### DOCUMENT EXCERPT
%%

Liv Dolls--worth the Money? Kids and Money Management 101 - Wheaton,IL

Updated on August 25, 2009
M.M. asks from Wheaton, IL
7 answers

Hello Mamas

We stumpled upon a gift card that my daughter (7.5) rec'd several months ago. She wants to buy a Liv Doll so that she can play a virtual doll game with it. We have been burned with these type of toys before. We were never really able to play with Webkinz since we could not get onto the website. So the stuffed animal sits with all the others.

We would like her to combine this gift card with another one for an MP3 player thinking she would get much more use out of it. We are doing our best to teach her about selecting the right item, price comparision and living with your decision once a selection is made. It can be difficult to watch the child make the wrong decision on a purchase but a lesson can be learned on how to be a better shopper next time. Many of these toys are so highly marketed to children that they could never possibly live up to their inflated expectations. Anyway, we don't want her to just waste this money on an item that will be useless or unappealing in a month or two but want this selection to be a good lesson on money management. Compared to most children I know, she does an excellent job at managing her need for instant gratification. She actually savors delayed gratification...weird, I know!

%%

### SHORT TASK 1
Do these statements agree with the Liv Doll post? Answer yes or no for each, quoting the words from the post that decide it.
(a) The daughter is seven and a half years old.
(b) The family was able to play with Webkinz on its website.
(c) The parents want her to combine the gift card with another one for an MP3 player.
### SHORT TASK 2
Answer these questions from the Liv Doll post.
(a) On what date was it updated?
(b) What does the daughter want to play with a Liv Doll?
(c) Where does the Webkinz stuffed animal sit?
### SHORT TASK 3
Please reproduce word for word the stretch of the Liv Doll post from "We stumpled upon" through "all the others.".

### STORED RECORDS

%%

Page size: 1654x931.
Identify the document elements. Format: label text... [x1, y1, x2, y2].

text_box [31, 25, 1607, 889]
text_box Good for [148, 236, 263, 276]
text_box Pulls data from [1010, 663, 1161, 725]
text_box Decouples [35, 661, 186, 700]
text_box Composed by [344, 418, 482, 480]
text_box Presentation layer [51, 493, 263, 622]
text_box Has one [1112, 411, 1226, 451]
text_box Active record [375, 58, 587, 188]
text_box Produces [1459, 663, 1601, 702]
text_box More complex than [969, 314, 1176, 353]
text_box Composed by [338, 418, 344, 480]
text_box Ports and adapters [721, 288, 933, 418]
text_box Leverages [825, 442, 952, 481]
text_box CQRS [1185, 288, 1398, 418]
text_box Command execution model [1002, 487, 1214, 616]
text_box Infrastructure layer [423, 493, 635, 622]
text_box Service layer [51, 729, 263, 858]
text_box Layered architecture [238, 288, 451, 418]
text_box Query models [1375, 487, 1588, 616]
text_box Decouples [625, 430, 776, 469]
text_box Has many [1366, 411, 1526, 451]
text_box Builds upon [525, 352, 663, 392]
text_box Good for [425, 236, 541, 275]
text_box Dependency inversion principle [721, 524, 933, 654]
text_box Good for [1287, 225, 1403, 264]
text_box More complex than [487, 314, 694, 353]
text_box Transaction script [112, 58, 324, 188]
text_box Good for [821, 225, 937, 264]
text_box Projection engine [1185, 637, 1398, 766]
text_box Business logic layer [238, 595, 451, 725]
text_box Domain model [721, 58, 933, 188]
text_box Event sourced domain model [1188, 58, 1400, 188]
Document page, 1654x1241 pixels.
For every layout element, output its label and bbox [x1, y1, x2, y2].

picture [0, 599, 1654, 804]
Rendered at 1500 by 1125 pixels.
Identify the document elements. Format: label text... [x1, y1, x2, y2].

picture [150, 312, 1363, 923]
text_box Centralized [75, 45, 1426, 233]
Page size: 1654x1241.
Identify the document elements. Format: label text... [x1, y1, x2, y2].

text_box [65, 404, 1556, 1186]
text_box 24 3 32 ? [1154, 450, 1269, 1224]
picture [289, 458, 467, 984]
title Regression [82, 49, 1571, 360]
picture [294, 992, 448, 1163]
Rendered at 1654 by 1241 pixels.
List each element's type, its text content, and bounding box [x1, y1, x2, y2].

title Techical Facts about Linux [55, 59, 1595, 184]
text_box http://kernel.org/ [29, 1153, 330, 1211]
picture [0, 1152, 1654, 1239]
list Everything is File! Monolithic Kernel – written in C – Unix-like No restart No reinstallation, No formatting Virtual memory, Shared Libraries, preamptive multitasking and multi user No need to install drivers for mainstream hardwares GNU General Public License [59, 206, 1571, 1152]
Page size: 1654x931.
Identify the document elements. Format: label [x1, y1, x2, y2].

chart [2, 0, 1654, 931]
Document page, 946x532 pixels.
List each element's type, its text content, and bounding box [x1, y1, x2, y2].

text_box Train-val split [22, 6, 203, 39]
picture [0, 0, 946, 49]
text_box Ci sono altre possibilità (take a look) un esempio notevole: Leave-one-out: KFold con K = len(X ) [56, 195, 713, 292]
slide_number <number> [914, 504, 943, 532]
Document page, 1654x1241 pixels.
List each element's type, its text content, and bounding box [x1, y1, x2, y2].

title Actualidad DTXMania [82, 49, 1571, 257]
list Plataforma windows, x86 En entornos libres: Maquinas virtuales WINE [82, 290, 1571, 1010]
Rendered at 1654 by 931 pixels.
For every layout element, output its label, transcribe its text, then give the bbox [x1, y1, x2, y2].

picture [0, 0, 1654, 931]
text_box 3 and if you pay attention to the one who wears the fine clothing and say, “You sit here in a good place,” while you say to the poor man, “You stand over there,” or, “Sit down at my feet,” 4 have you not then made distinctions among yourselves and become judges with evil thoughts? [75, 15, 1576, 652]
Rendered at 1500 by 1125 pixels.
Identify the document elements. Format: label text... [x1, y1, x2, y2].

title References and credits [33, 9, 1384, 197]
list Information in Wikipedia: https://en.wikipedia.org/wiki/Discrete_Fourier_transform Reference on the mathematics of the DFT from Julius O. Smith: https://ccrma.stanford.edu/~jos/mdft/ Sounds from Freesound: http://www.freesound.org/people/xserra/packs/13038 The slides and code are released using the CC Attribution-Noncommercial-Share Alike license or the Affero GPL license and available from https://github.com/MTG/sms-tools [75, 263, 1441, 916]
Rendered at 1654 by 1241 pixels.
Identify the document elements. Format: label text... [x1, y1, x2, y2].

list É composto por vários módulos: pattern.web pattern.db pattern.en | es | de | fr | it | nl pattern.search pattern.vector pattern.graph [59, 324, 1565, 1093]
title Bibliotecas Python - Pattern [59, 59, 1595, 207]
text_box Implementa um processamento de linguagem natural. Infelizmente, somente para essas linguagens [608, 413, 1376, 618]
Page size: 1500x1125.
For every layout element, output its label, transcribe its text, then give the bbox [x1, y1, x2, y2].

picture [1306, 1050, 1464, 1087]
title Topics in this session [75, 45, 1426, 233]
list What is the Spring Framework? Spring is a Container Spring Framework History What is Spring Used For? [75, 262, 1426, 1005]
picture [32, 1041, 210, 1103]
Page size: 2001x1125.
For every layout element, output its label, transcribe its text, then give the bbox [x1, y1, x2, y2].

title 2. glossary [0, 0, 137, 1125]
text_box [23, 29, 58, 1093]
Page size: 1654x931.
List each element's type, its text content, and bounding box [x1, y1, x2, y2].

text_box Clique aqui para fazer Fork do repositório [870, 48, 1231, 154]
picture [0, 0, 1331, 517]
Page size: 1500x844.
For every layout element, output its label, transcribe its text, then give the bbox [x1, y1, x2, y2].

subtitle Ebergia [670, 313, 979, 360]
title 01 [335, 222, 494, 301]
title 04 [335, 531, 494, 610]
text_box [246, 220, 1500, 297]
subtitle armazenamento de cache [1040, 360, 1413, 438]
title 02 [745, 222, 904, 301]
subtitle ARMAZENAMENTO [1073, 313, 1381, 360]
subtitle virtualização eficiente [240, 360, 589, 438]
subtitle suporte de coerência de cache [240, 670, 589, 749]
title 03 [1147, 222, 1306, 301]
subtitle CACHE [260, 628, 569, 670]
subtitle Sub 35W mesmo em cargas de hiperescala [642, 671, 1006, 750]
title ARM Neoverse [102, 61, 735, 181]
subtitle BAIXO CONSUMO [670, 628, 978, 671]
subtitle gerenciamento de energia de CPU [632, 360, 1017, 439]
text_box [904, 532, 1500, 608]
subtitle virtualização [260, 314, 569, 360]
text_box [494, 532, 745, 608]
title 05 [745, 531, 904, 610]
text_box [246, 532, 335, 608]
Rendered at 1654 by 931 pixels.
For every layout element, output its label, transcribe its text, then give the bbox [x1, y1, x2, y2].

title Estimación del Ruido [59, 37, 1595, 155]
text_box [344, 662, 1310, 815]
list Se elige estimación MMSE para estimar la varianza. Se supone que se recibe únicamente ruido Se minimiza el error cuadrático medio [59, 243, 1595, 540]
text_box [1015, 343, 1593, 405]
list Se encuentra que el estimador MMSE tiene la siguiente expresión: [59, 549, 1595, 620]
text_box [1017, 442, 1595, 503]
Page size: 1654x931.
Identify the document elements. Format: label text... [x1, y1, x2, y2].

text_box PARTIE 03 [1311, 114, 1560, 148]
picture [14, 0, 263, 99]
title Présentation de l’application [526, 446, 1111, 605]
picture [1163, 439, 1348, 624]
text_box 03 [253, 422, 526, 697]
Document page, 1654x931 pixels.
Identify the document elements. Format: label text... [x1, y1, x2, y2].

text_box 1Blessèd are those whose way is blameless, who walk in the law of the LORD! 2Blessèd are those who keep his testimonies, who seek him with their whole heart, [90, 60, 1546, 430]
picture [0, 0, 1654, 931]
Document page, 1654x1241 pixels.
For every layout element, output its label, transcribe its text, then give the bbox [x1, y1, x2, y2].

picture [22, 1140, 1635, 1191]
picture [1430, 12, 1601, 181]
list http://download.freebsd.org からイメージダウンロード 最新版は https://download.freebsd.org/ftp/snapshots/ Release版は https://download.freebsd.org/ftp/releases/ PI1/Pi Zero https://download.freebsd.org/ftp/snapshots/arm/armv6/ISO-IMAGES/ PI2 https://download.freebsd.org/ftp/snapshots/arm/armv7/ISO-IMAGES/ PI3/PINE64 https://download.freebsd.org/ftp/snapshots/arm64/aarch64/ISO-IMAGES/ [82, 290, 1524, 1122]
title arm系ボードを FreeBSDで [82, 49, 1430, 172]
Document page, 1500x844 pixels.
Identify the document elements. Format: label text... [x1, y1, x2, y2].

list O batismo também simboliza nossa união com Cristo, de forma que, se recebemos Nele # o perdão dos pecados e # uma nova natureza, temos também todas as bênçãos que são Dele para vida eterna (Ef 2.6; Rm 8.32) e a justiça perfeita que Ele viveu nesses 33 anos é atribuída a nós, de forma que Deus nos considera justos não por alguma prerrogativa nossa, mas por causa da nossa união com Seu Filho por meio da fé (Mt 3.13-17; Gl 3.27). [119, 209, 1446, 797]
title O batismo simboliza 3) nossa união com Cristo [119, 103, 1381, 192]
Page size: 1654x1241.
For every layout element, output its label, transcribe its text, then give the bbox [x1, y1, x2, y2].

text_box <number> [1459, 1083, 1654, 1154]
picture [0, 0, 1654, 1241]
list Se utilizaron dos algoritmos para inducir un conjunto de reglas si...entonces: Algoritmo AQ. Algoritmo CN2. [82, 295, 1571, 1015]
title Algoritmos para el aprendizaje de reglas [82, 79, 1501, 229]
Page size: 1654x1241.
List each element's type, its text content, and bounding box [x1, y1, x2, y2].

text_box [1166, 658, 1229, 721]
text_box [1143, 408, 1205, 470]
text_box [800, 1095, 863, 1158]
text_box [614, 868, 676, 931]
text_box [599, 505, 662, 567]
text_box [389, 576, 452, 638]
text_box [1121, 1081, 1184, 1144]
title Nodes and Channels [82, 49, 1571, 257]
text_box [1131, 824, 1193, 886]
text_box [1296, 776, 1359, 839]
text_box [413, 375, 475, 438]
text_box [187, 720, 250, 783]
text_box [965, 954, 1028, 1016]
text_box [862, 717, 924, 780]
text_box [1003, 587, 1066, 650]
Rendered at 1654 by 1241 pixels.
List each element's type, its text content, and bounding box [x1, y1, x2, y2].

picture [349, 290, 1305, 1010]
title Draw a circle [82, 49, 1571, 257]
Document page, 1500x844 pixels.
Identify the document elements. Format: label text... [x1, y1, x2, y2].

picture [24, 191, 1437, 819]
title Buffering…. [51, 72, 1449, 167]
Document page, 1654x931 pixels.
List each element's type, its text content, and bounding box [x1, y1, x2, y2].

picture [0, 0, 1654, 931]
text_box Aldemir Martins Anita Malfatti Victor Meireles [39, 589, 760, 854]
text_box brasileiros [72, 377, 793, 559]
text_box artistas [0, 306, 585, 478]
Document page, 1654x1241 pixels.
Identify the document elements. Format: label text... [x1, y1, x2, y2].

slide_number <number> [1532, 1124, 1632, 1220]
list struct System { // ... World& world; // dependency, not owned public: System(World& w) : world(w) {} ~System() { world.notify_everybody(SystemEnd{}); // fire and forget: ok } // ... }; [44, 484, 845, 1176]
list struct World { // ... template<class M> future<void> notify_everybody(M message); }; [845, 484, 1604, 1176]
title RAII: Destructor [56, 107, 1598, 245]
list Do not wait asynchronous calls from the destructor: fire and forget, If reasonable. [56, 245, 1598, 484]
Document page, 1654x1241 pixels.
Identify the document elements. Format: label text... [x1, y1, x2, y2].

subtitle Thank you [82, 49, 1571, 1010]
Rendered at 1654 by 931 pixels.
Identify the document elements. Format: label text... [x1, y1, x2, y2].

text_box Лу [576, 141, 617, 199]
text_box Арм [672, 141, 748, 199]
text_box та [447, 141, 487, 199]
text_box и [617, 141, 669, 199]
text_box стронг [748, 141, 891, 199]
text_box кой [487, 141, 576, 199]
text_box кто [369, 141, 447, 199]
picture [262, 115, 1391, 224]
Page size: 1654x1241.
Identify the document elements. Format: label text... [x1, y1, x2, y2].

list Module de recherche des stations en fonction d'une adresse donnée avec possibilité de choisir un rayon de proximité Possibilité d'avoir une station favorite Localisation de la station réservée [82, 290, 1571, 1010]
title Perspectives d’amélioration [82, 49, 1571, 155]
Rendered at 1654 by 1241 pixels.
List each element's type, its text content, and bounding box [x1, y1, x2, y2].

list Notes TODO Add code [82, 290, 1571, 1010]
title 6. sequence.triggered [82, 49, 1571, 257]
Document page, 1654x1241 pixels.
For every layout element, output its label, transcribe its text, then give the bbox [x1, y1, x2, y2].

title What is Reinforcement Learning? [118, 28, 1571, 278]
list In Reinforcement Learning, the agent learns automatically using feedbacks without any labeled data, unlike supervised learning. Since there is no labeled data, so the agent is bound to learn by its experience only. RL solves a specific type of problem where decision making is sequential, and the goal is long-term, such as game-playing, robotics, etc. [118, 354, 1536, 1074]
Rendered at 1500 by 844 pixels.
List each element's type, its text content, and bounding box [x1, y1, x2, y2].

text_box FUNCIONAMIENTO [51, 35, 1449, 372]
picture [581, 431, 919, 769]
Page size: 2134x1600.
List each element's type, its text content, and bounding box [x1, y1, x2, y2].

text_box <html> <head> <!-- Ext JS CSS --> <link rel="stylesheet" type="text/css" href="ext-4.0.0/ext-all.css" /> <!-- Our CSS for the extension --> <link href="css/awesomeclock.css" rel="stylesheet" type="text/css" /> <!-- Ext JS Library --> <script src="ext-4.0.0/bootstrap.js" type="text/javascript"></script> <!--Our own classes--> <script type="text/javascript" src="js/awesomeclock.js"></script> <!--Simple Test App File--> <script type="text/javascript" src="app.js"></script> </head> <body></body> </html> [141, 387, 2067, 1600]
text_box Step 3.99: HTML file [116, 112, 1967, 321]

%%

### EXPECTED ANSWER 1
(a) Yes: "my daughter (7.5)"
(b) No: "We were never really able to play with Webkinz since we could not get onto the website."
(c) Yes: "We would like her to combine this gift card with another one for an MP3 player"

### EXPECTED ANSWER 2
(a) August 25, 2009
(b) A virtual doll game
(c) With all the others

### EXPECTED ANSWER 3
We stumpled upon a gift card that my daughter (7.5) rec'd several months ago. She wants to buy a Liv Doll so that she can play a virtual doll game with it. We have been burned with these type of toys before. We were never really able to play with Webkinz since we could not get onto the website. So the stuffed animal sits with all the others.